Other refugees forced to leave Zrce, a village in Prizren, said they had seen authorities there burying several dozen bodies. There was no independent confirmation of the report.

The exodus from Prizren, one of Kosovo's oldest towns with a population of 40,000, continued sporadically Monday. Several educated people were picked up and expelled across the border within a matter of hours - a pattern of systematic purging of educated citizens which has emerged in the last few days.

There were also cases of almost gratuitous violence against the fleeing civilians. A group of hysterical children crossed the border after their parents had been detained at the frontier post because their papers were allegedly not in order. Serbian authorities have been systematically stripping all refugees of any form of identification.

FYR of Macedonia

More than 11,600 refugees arrived in the FYR of Macedonia over the past 24 hours in one of the largest influxes in a single day from Kosovo. The arrivals came mostly by train crammed with people from Pristina and the major towns of Podujevo, Lipljan and Urosevac. About 600 of them came by bus. The arrivals say there may be at least 20,000 people walking from Podujevo south to Pristina to board a train to the FYR of Macedonia.
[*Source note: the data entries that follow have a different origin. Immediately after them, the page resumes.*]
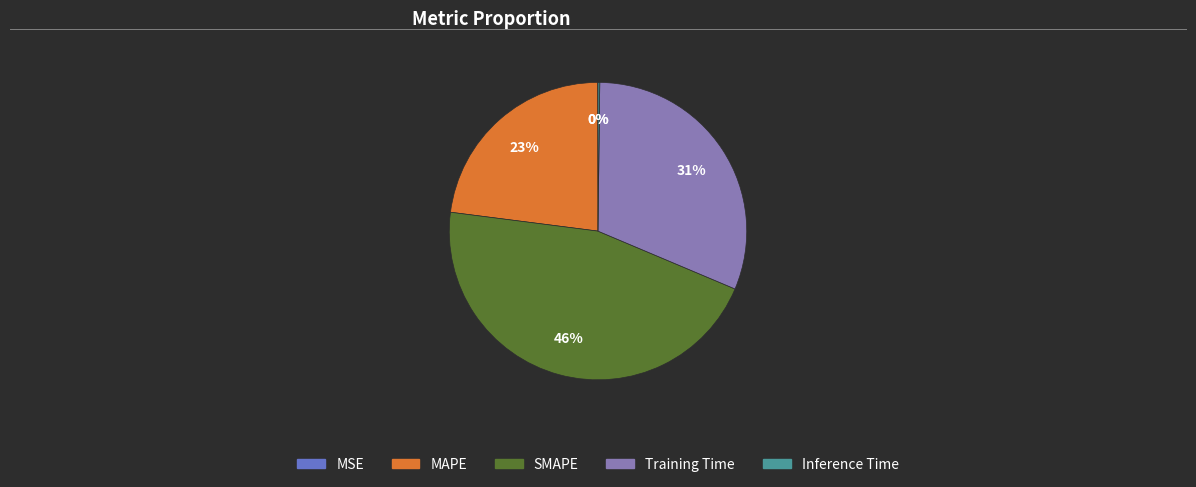

Is the sum of SMAPE and MAPE greater than half?

Yes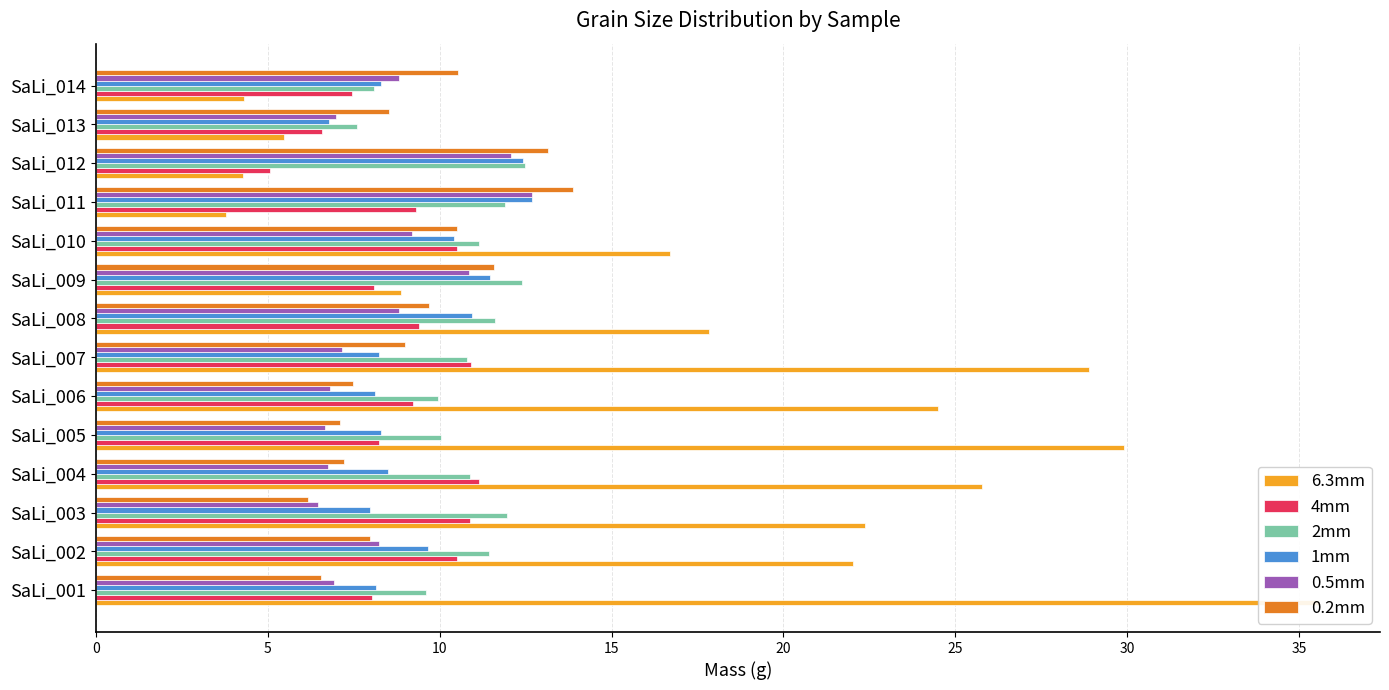

How many categories are shown in the chart?

14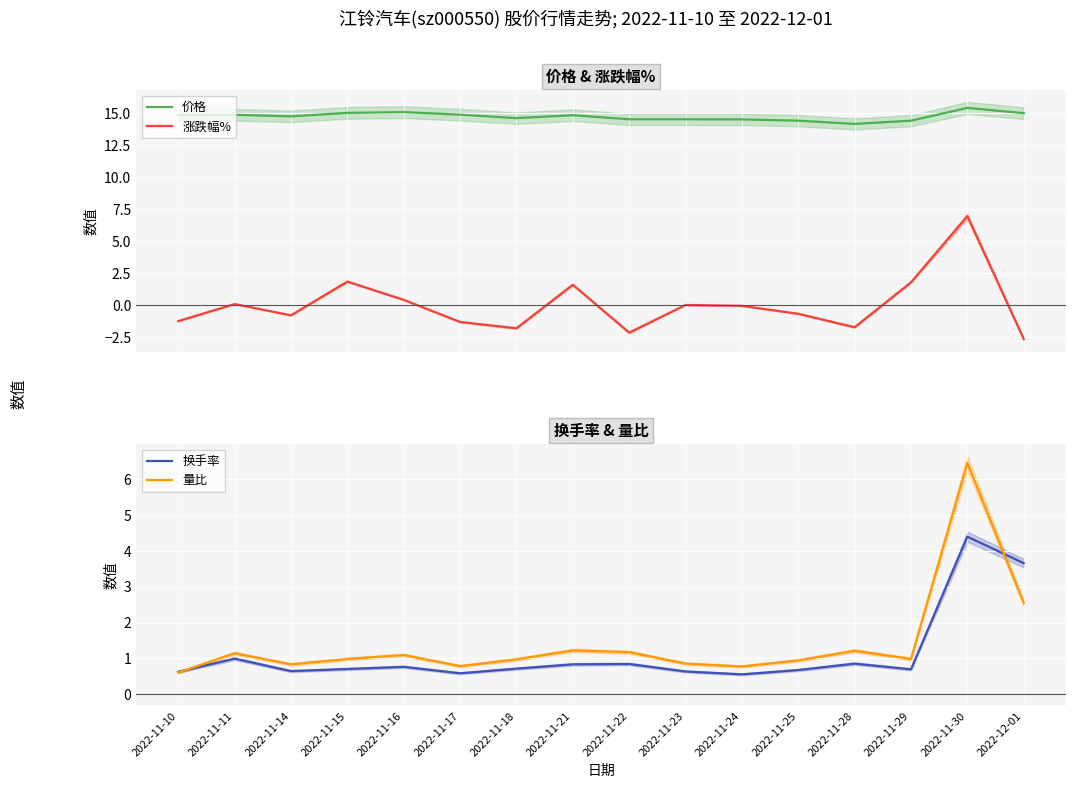

Where does the 涨跌幅% series first go above 0?

2022-11-11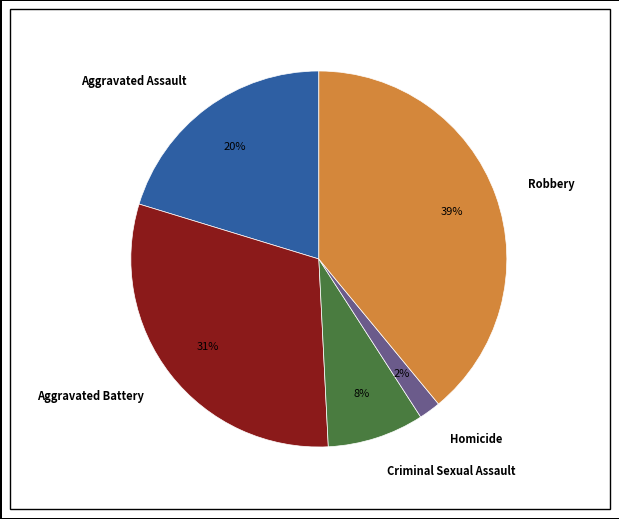

Between Homicide and Aggravated Assault, which is larger?

Aggravated Assault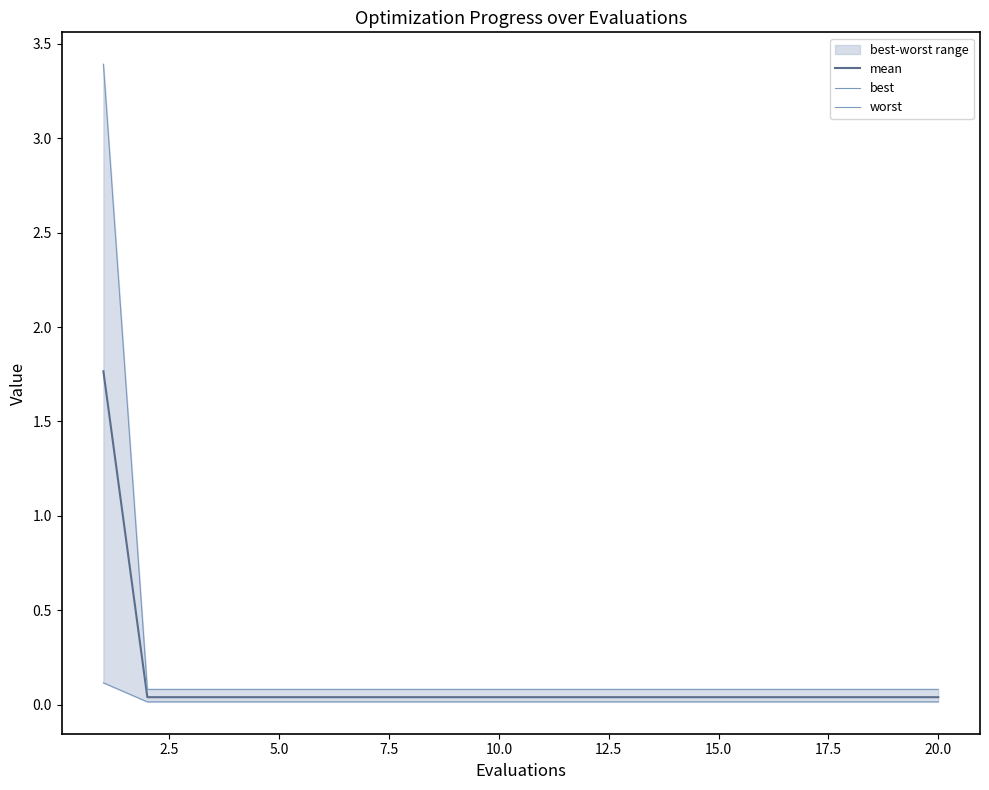

Is the value of mean at 16 greater than the value of best at 15.0?

Yes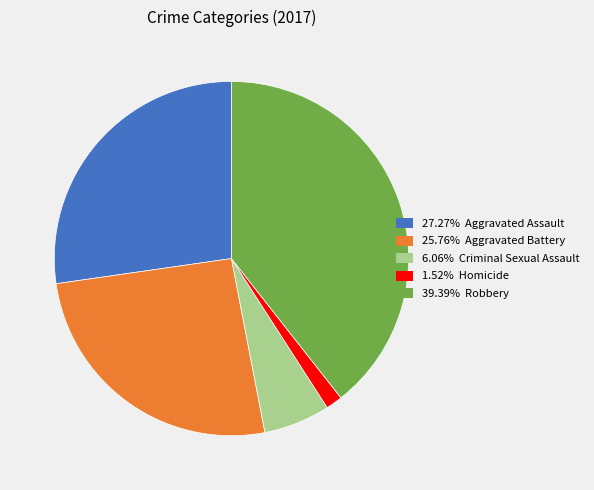

Is there any slice that represents more than half of the pie?

No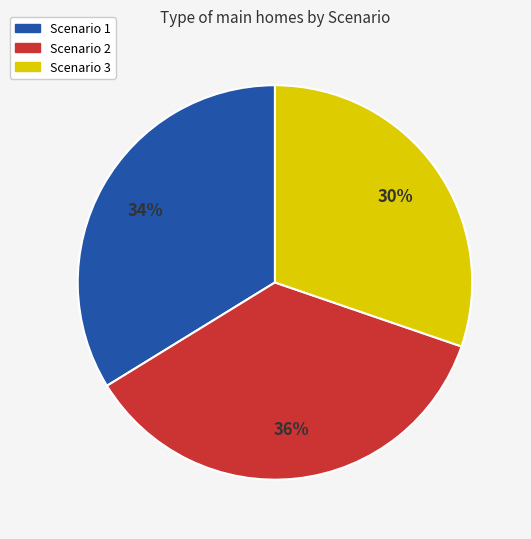

What percentage is the Scenario 2 slice, to the nearest percent?

36%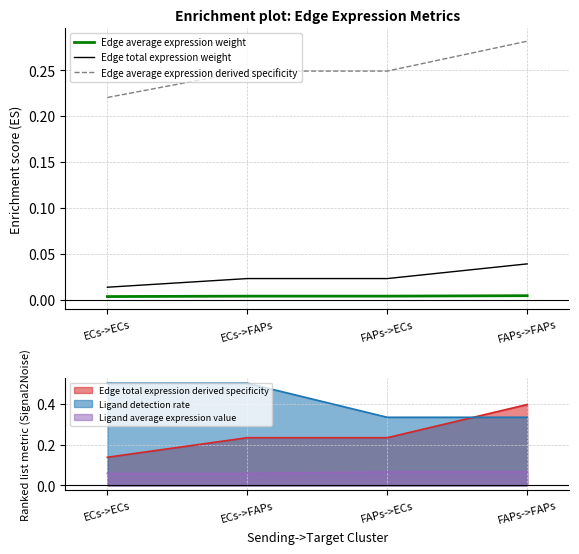

Which category has the highest value in the Edge total expression weight series?

FAPs->FAPs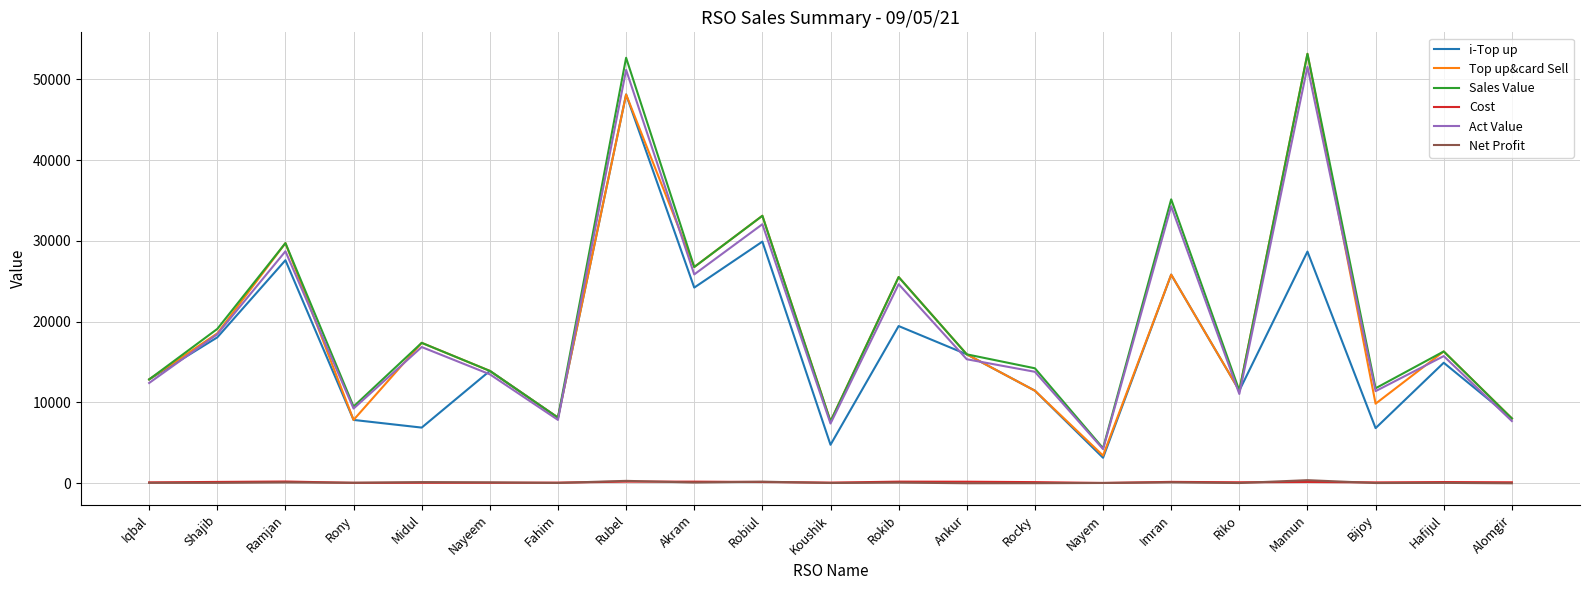

True or false: Cost and Top up&card Sell cross at least once.

False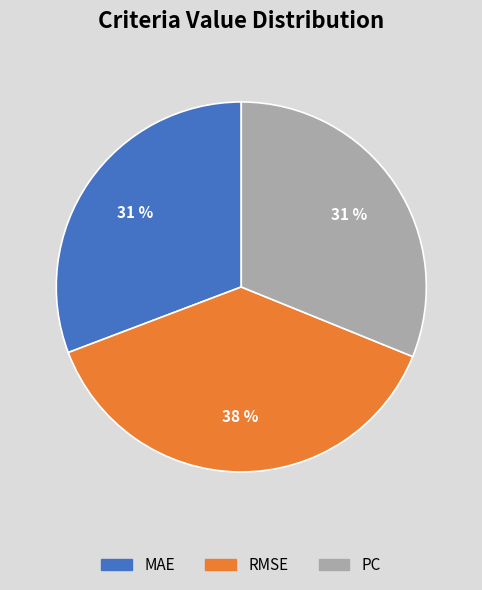

Which category has the biggest portion of the pie?

RMSE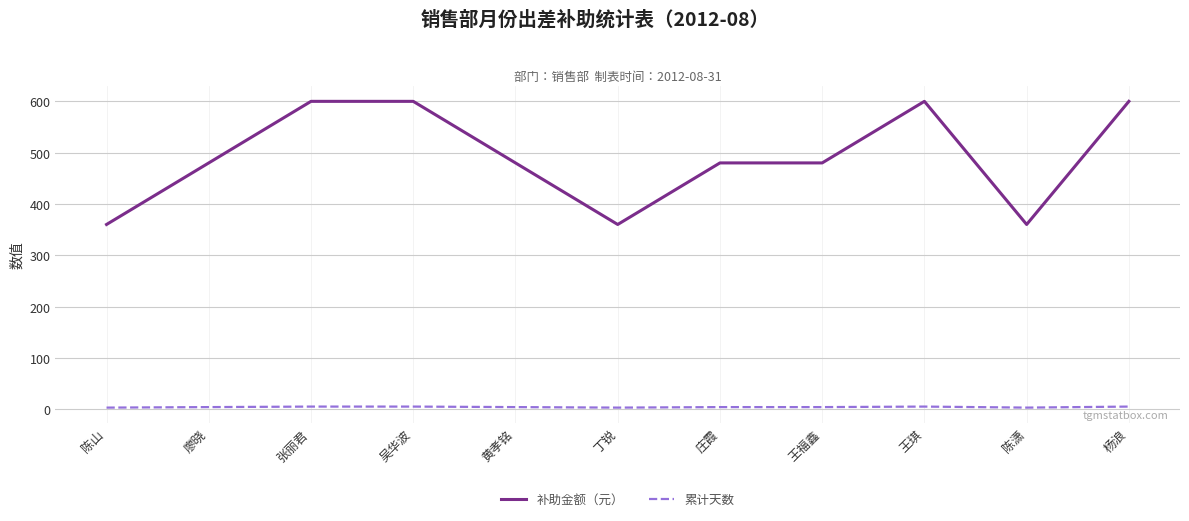

Which series changed the most between 廖晓 and 陈潇?

补助金额（元）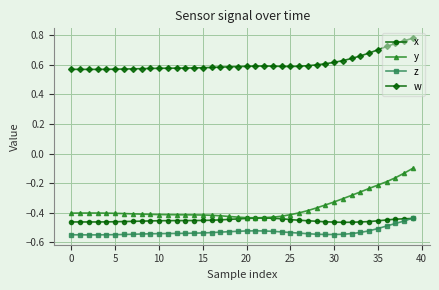

What is the difference between the second highest and second lowest values in the y series?

0.3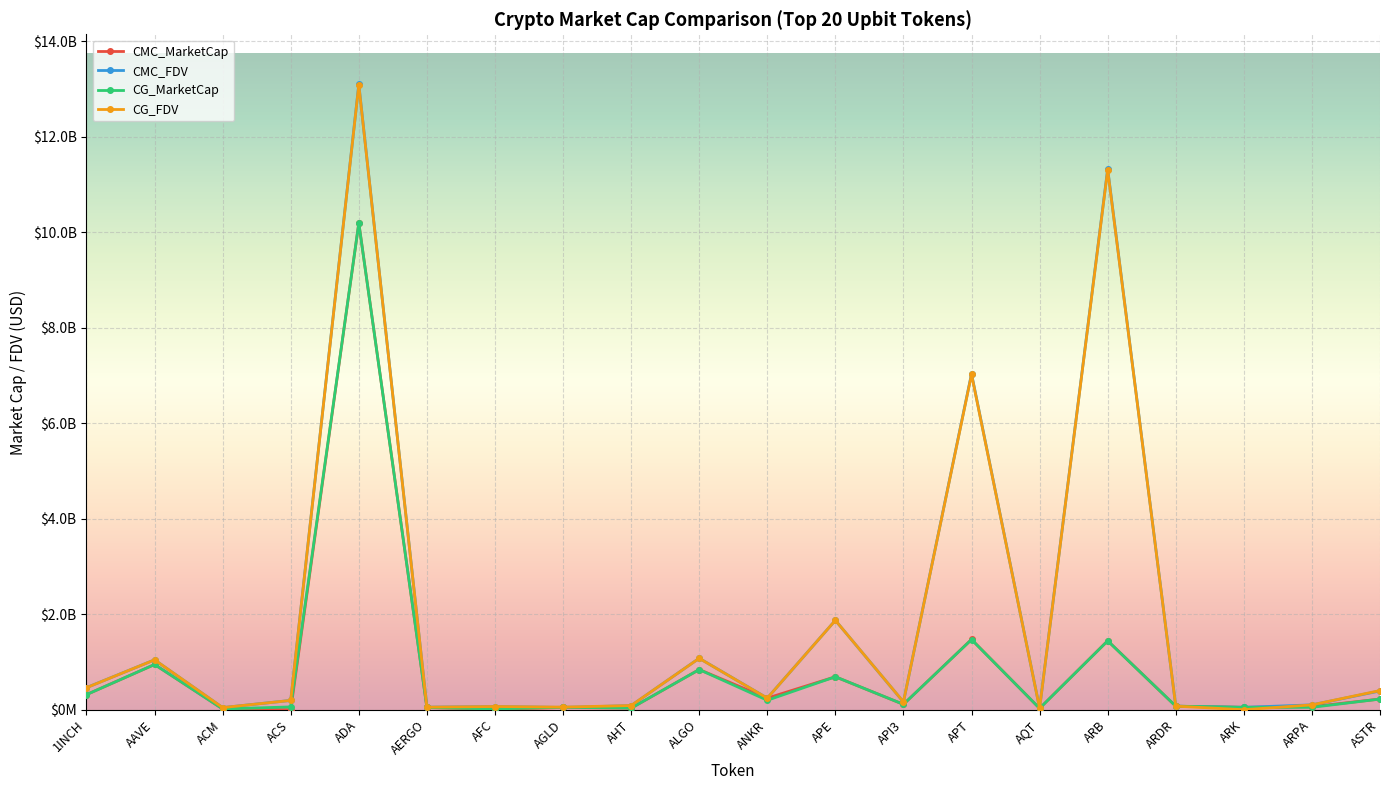

What are all the series names shown in the legend?

CMC_MarketCap, CMC_FDV, CG_MarketCap, CG_FDV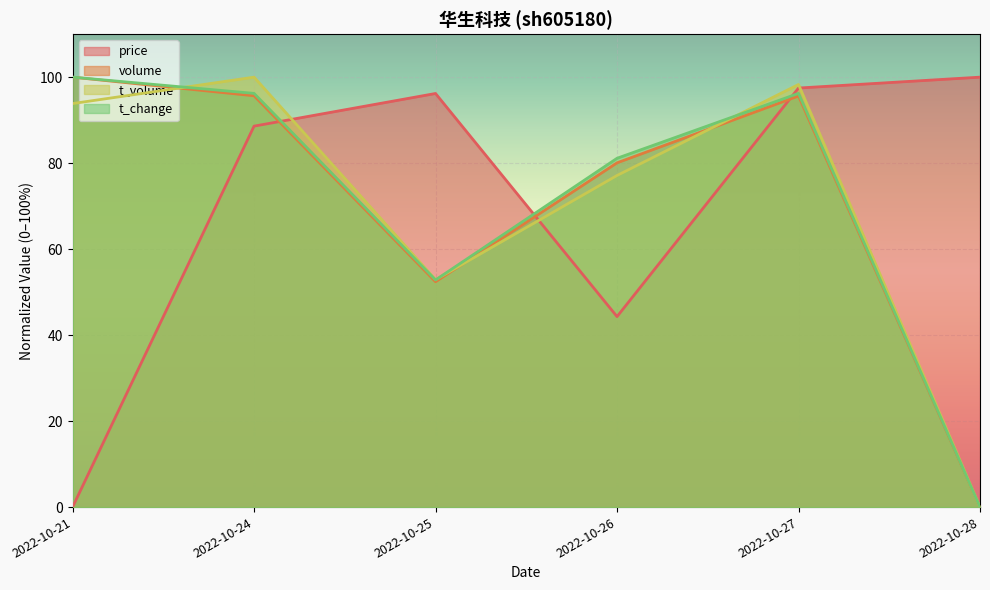

The value of price at 2022-10-27 is 97.5. True or false?

True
It was unbearably hot in Macedonia on Monday and some people fainted from the heat. Arrivals who were loaded on buses had to wait for hours for a police escort to take them to the camps. Most were taken to the newly opened Cegrane camp, 400 went to Neprosteno and another 400 to Radusa.

At Cegrane, the German NATO contingent worked as fast as it could to set up tents to accommodate arrivals who had already filled the area. Aid workers have put in place arrangements in an attempt to distribute food and water in a more orderly fashion. Heavy excavation work, terracing and gravelling were being done to expand the site.

But as refugees continued to swamp into the FYR of Macedonia, a joint UNHCR/NATO assessment mission proceeded to the border town of Korca in Albania on Monday to assess new sites for transiting refugees there. An existing capacity for 4,000 refugees was identified in the Greek and German camps in Korca. Three sites with a total capacity of 20,000 were identified and the German, French and British contingents are to start work on construction during the next two or three days. The plan is to bring Korca's capacity to 60,000.

UNHCR-IOM Humanitarian Evacuation Programme

Departures under the humanitarian evacuation programme from the FYR of Macedonia to third countries totalled 744 on Monday. They included 122 refugees to the Czech Republic, 163 to the Netherlands, 134 to Norway, 163 to Sweden and 162 to Turkey.

Eight flights to seven countries are scheduled under the programme on Tuesday.